I have read it and I don't agree with it. Nor do I agree that Christianity was predominantly Gentile and was only later Judaized.
What I do think is that the Judaism in the region of Phrygia had been syncretized with the cults of Attis and Sabazios, but was still Jewish in identity. Just as Philo had been influenced by Platonism, but was still a Jew.
I am inclined to think that there was only a Christianity before the 70 CE ( Paul wasn't his founder). Galatians was written very much late, in 68 CE, just before the death of Paul. Only towards the 70 CE some Jews of Jerusalem (the Pillars) became interested about the Jesus preached by apostles as Paul and Apollos. Galatians reflects the threat of the aggressive, recent proselitism by these new apostles from Jerusalem called Judaizers. In other terms, Peter wasn't the real founder, but apostles like Paul were.
I reject these dates completely. All the Pauline letters are post-Kitos, as their author (Marcion) was enforcing the policies of Hadrian. But even he acknowledges that John, James and Cephas came before him, meaning that he was a founder insofar as his own teachings.
The community of Jerusalem acquired influence because the Judaizers became more and more aggressive (=zealously pro-Torah) preachers after the 70, and the same mainstream Judaism condemned hardly the marginal sects before only tolerated.
This is circular reasoning.
]Possibly even Paul was killed by a Judaizer.

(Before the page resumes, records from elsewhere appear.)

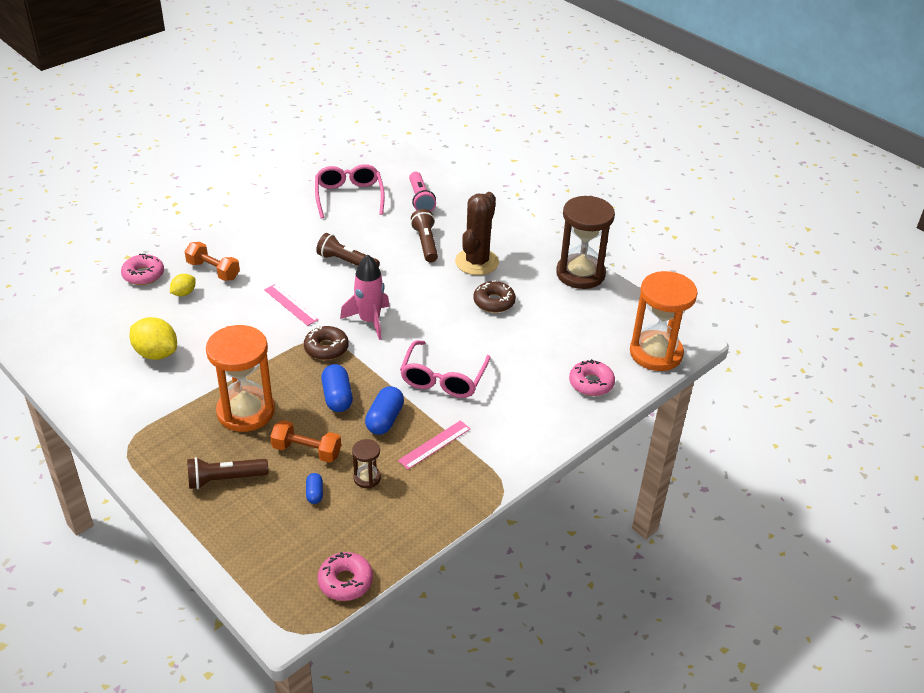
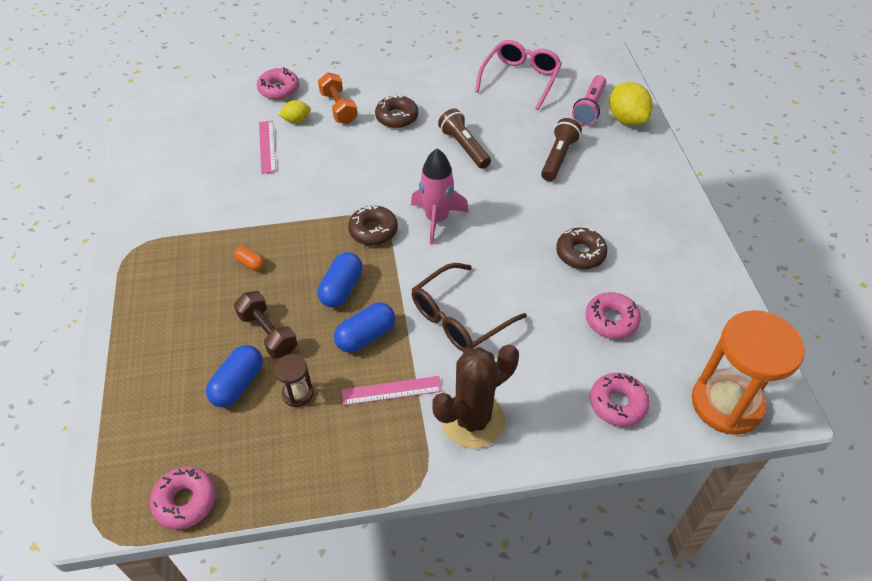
camera: 35 degrees right, 10 degrees up
yellow lemon [130,317,177,360] -> yellow lemon moved to [609,82,653,126]
brown flashlight [187,457,268,489] -> none
orange hourglass [206,325,275,432] -> orange capsule [234,246,265,271]
pink ruler [264,284,319,326] -> pink ruler moved to [259,121,276,174]
orange dumbbell [270,420,341,463] -> brown dumbbell [234,291,297,359]
blue capsule [306,473,323,504] -> blue capsule [206,345,263,407], size x1.77
pink glasses [400,340,490,398] -> brown glasses [412,263,527,352]
brown cactus [455,192,499,275] -> brown cactus moved to [433,344,519,449]
brown hourglass [556,196,615,289] -> none
none -> brown donut [375,94,418,128]
none -> pink donut [586,292,641,339]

No. He died by his own hand in 157 ad.
About Marcion, frankly I don't like who ''judaizes'' him in recent times in order to give him a more prominent role in the formation of the Gospels. I like Detering because he argues for a falsified Paul assuming that the earlier authors of the epistles were Gnostic Gentile Christians, not Jews. Marcion could write a Gospel even as fully gentile.
Then I disagree with Detering here, because Marcion shows a clear reliance on Judaism. Even the more consensus version, which I think is wrong, depends upon Marcion having in some way a Jewish understanding.
The Gnosticism is a phenomenon too much universal (just as the Problem of Evil) to consider it a Christian branch or a Jewish branch. It was simply necessary and inevitable that the gentile Gnostics had to become Christians, as well as interested to co-opt (and de-ethnicize) any other previous Myth.
But what of Gnostic Jews?
The consensus recognizes already the Gnostic interest for Christianity after the 115 CE. I wonder if there were Gnostic Christians even before that date. Surely Philo's ''cainites'' is evidence that there were in Alexandria some Jewish haters of the Jewish God already in his time.
Jewish haters... who were still Jewish. (Possibly Dosithean).